# Overige rubrieken > Oproepen >  Afstudeeronderzoek Radboud Universiteit Nijmegen

## JoostW

Beste lezer, 

Mijn naam is Joost Willems. Ik ben student Bedrijfskunde aan de Radboud Universiteit Nijmegen. Via deze weg wil ik u vragen mij te helpen bij mijn afstudeeronderzoek. Voor deze Masterthesis doe ik onderzoek naar werk-thuis balans, werktevredenheid en verloopintentie. Voor dit model heb ik respondenten nodig die werken in de verpleegkunde of die een verpleegkundige opleiding hebben genoten. 

Ik wil u vragen de vragenlijst in te vullen (deze is te bereiken via de link) om mij van data te voorzien. Deze vragenlijst kost u ongeveer 5 minuten en wordt geheel anoniem behandeld. De eerste set vragen betreft algemene informatie en uw thuissituatie en het tweede deel zal verder ingaan op uw beleving in de drie genoemde onderwerpen van het onderzoek.

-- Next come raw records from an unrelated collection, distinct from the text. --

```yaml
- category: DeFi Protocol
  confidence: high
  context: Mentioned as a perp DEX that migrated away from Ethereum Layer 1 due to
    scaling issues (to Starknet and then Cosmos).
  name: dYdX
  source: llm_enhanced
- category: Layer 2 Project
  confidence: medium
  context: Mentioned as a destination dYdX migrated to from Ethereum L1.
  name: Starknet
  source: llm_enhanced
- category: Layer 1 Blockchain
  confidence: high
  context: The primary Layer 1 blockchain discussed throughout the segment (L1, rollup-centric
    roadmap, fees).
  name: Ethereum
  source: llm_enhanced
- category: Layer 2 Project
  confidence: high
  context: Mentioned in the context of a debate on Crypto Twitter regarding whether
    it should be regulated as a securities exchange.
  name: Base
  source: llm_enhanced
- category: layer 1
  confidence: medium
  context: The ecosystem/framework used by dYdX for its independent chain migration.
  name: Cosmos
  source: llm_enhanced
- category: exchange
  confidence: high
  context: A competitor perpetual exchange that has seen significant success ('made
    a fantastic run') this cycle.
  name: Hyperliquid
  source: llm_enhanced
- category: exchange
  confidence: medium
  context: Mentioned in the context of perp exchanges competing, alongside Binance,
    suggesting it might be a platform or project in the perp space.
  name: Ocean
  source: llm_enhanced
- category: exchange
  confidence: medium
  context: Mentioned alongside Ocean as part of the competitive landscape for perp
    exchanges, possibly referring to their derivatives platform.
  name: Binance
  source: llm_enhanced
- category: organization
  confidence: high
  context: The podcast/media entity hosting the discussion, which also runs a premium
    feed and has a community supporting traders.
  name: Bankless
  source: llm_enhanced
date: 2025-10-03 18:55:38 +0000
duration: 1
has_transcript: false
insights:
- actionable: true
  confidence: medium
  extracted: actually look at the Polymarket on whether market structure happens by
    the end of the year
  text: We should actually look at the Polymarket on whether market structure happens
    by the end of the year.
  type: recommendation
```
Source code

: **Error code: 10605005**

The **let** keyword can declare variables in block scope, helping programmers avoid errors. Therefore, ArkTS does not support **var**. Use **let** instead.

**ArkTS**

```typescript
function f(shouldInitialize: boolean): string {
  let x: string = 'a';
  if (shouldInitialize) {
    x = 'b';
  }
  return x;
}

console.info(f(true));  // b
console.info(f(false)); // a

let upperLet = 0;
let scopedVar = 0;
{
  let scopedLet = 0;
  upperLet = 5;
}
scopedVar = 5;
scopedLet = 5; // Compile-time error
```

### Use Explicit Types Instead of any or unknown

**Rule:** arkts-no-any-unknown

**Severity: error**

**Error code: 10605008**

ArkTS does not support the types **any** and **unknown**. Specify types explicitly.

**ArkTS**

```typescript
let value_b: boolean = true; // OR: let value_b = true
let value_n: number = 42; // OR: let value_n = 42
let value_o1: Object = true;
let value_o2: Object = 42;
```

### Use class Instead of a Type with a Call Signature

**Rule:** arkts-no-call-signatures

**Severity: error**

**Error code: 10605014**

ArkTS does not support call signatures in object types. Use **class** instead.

Link naar de vragenlijst: http://fmru.qualtrics.com/SE/?SID=SV_9vmyCUZEsmPLV0o

Ik heb voor het onderzoek 200 respondenten nodig. Hier zit ik nog lang niet aan dus iedereen die mij kan helpen of die vrienden/collega's heeft die mij kunnen helpen is mooi meegenomen. 

Joost Willems

Student Bedrijfskunde

Radboud Universiteit Nijmegen

----------


## JoostW

Ik zit nu in de laatste fase van mijn afstuderen. Iedereen die heeft meegewerkt ontzettend bedankt!

----------


## sietske763

ben vpk geweest, kan ik nog meedoen of is alles al afgesloten

----------


## JoostW

Bedankt voor de moeite, maar de lijst is gesloten. Ik zit in de laatste fase en de deadline nadert. Maar toch bedankt  :Smile:

----------